Indien – eine Woche danach

Die Finanzkrise hat Indien erreicht – den Diskussionen vor Ort nach mit wilden Auswirkungen auf die deutschen Mitarbeiter von Firmen mit großen „Ablegern“ in Indien.

Zunächst: Indien ist endgültig in der „zivilisierten Welt“ angekommen. Indien (oder wenigstens Bangalore) hat „Zivilisationskrankheiten“: Sowohl die Selbstmord- als auch die Scheidungsquote sind im letzten Jahr dramatisch gestiegen. Es gibt seit neuestem auch so etwas wie Akademiker-Arbeitslosigkeit (Zitat: Arbeitslosigkeit hatten wir hier schon immer – und sie war schon immer so hoch, daß keiner sie gemessen hat. Neu ist, daß es jetzt auch die Akademiker erwischt).

Ein Freund in einer Management-Position berichtete, daß er in den letzten zehn Jahren eine Gehaltssteigerung um einen Faktor 200 geschafft hat. Er ist zu einer „normalen“ Zeit eingestiegen und kann mit den durch die Finanzkrise bedingten Einschnitten umgehen: Er hat eine Zeit mit „normalen“ Löhnen erlebt. Vorübergehend war die Lage anders: Berufseinsteiger in der IT haben unglaublich verdient (Die Schlagzeile vor sechs Jahren war: Ein IT-Berufseinsteiger kann sich beim Einstieg ein Motorrad leisten, vor drei Jahren schon ein Auto). Die Menschen dieser Generation kamen auf einem weit überhöhten Niveau ins Berufsleben.

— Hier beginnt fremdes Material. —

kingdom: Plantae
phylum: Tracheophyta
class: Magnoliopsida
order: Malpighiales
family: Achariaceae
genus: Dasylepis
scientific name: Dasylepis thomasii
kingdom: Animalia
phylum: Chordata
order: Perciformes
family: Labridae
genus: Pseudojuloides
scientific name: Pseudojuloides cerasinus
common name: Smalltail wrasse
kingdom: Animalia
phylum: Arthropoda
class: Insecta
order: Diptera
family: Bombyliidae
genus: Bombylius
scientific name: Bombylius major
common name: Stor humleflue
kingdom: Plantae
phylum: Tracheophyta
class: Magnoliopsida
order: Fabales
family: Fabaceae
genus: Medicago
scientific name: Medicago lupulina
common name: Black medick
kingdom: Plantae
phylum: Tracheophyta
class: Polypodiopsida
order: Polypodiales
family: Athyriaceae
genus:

Sie haben sich teilweise hoch verschuldet, um Immobilien oder ihren Lebensstil zu finanzieren und wissen jetzt keinen Ausweg mehr. Der Cartoon auf einer Tageszeitung illustriert die Lage: ein Kind, das seinen Vater (in Anzug und Krawatte) fragt: Papa, wann fangen wir an zu betteln?

Kurz: Die Stimmung ist schlecht.

Die Konsequenz daraus ist, daß jeder, der einen Job hat, sich fest daran klammert. Wie auch hier gilt das Prinzip, wer zuletzt kommt, geht als erster. Und jeder freut sich über einen Neueinsteiger im eigenen Bereich: (Wieder) einer, der vor mir geht…

Für die Firmen in Indien ist das aus zwei Gründen wie ein Sechser im Lotto:

  • Sie können ihre guten Mitarbeiter halten und nicht nur von „abstrakter“ Erfahrung aus anderen Firmen profitieren, sondern auch von der im eigenen Hause erworbenen, sehr viel spezifischeren.
  • Es ist das Mittel, um gegen den „schlechten Ruf“ im Ausland anzugehen, daß die Fluktuation viel zu hoch sei

Indien wird nach wie vor ein Ort für kostengünstige Fachkräfte sein. Während „früher“ der Trend war, daß die „Offshore-Kollegen“ den Job wechseln, sobald sie nach deutschem Verständnis eingelernt sind, können wir jetzt damit rechnen, daß die Kollegen bald auch ähnlich erfahren sein werden wie die Kollegen in Deutschland: Gute Manager, gute Projektleiter, gute Experten, etc.

Für Deutschland galt in vielen Firmen seit einiger Zeit Einstellungsstopp. Um den Mitarbeitern in Deutschland eine Perspektive zu geben und die hohen Fluktuationen und das damit ständig abwandernde Fachwissen in Indien zu kompensieren, wurden in Deutschland oft die Strukturen in Indien (Manager, Projektleiter etc.) noch einmal kopiert: Während in Indien ein ständiges „Ausbilden“ stattfand, war die tatsächliche Erfahrungsbasis in Deutschland.

Das wird bald nicht mehr nötig sein.

Und die Firmen werden feststellen, daß sie in Deutschland „viele Häuptlinge, wenige Indianer“ (und einen Einstellungsstopp) haben, während in Indien die gesamte Struktur noch ausgewogen ist. Von einem Generationsproblem ganz zu schweigen: Da die Einstellungsstops in Indien mehrere Jahre später kamen als hier kann das Durchschnittsalter in Indien 5-10 Jahre niedriger liegen als in Deutschland – was die Kommunikation über Standortgrenzen nicht unbedingt erleichtert.

Und wahrscheinlich ist dieser Themenkomplex nicht auf Indien beschränkt. Wahrscheinlich funktioniert es so oder so ähnlich auch in Teilen von China usw.

Die Finanzkrise ist in Indien angekommen. Quo vadis, Deutschland?